At Sierra Pacific Industries' sawmill on the Samoa Peninsula, where the Mad River Slough meets Humboldt Bay, eight miles southwest of Arcata, logging trucks carrying redwoods and Doug firs roll through the entrance several hundred times a day during the summer months. The trees are felled on the company's mountainous tracts off of the Trinity Highway, high above Willow Creek, as well as in other areas of Humboldt County, then hauled to the coastal mill to be refined into lumber for both housing and commercial construction.

Given the favorable weather and road conditions, timber companies cut at a frenzied pace in the dry season. The amount of cutting is particularly extravagant in the case of Sierra Pacific Industries, Goliath among California's industrial timber giants.

The more than-a-century-year-old firm, which was founded in Humboldt, controls over two million acres, or more than two percent of all private land in California. That translates to greater than half of the state's industrial timberland. The company is best known in recent years for clearcutting in the Sierra Nevada and other northern forests. Its Humboldt County operations are less well-known.

A group of roughly two dozen people, galvanized under the banner of radical eco-defense group Earth First!, sought to change that this past Monday, August 6th, while also giving lie to the company's marketing claim that it is engaged in “sustainable” logging. The Earth Firsters sat in front of the gate off the Samoa mill for roughly an hour, linking arms to block access by the logging trucks.

=== Problem requirements ===
In the piece on the Samoa mill, change "Goliath" to "Titan" and write out the section starting at "Given the favorable" and ending at "are less well-known.".

=== Records supplied ===
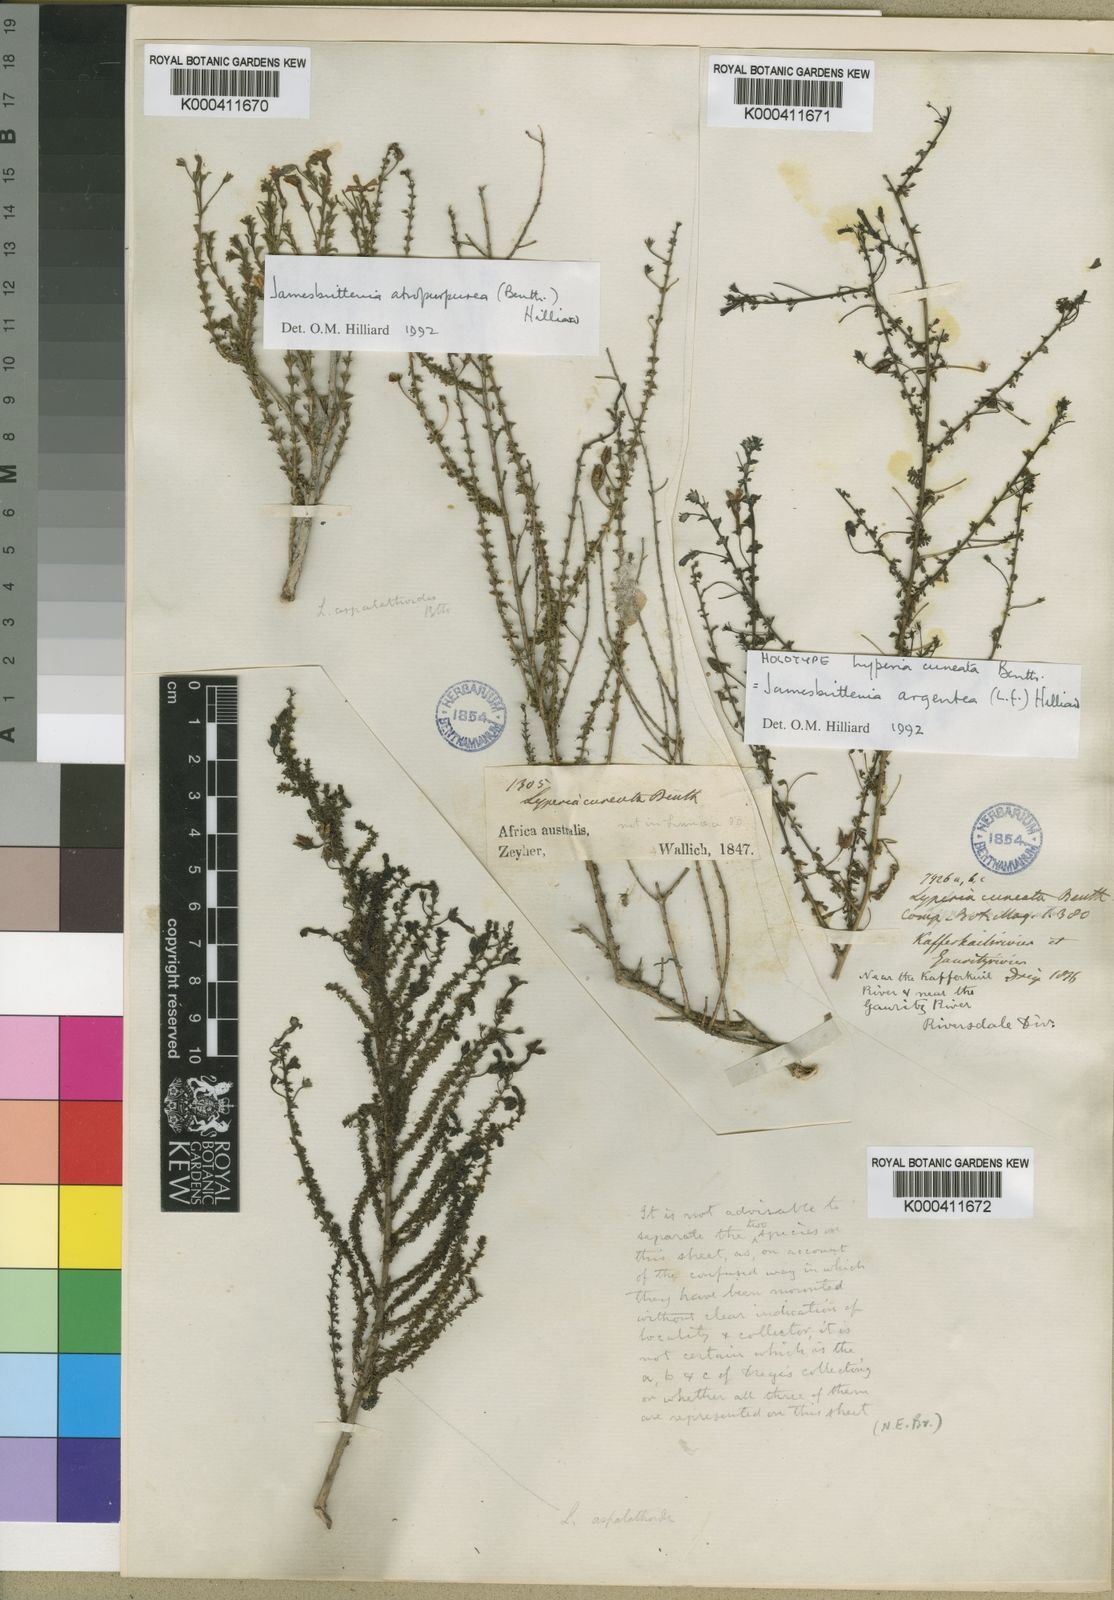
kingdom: Plantae
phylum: Tracheophyta
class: Magnoliopsida
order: Lamiales
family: Scrophulariaceae
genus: Jamesbrittenia
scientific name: Jamesbrittenia argentea
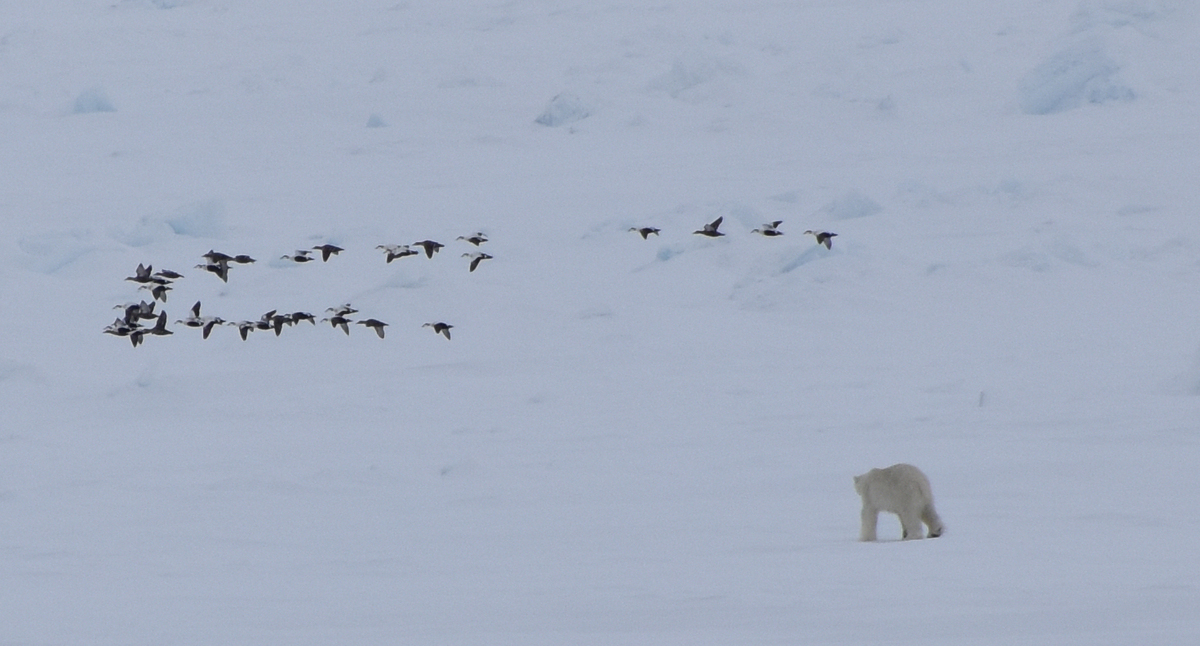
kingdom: Animalia
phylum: Chordata
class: Mammalia
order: Carnivora
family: Ursidae
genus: Ursus
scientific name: Ursus maritimus
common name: Polar Bear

=== Written solution ===
Given the favorable weather and road conditions, timber companies cut at a frenzied pace in the dry season. The amount of cutting is particularly extravagant in the case of Sierra Pacific Industries, Titan among California's industrial timber giants.

The more than-a-century-year-old firm, which was founded in Humboldt, controls over two million acres, or more than two percent of all private land in California. That translates to greater than half of the state's industrial timberland. The company is best known in recent years for clearcutting in the Sierra Nevada and other northern forests. Its Humboldt County operations are less well-known.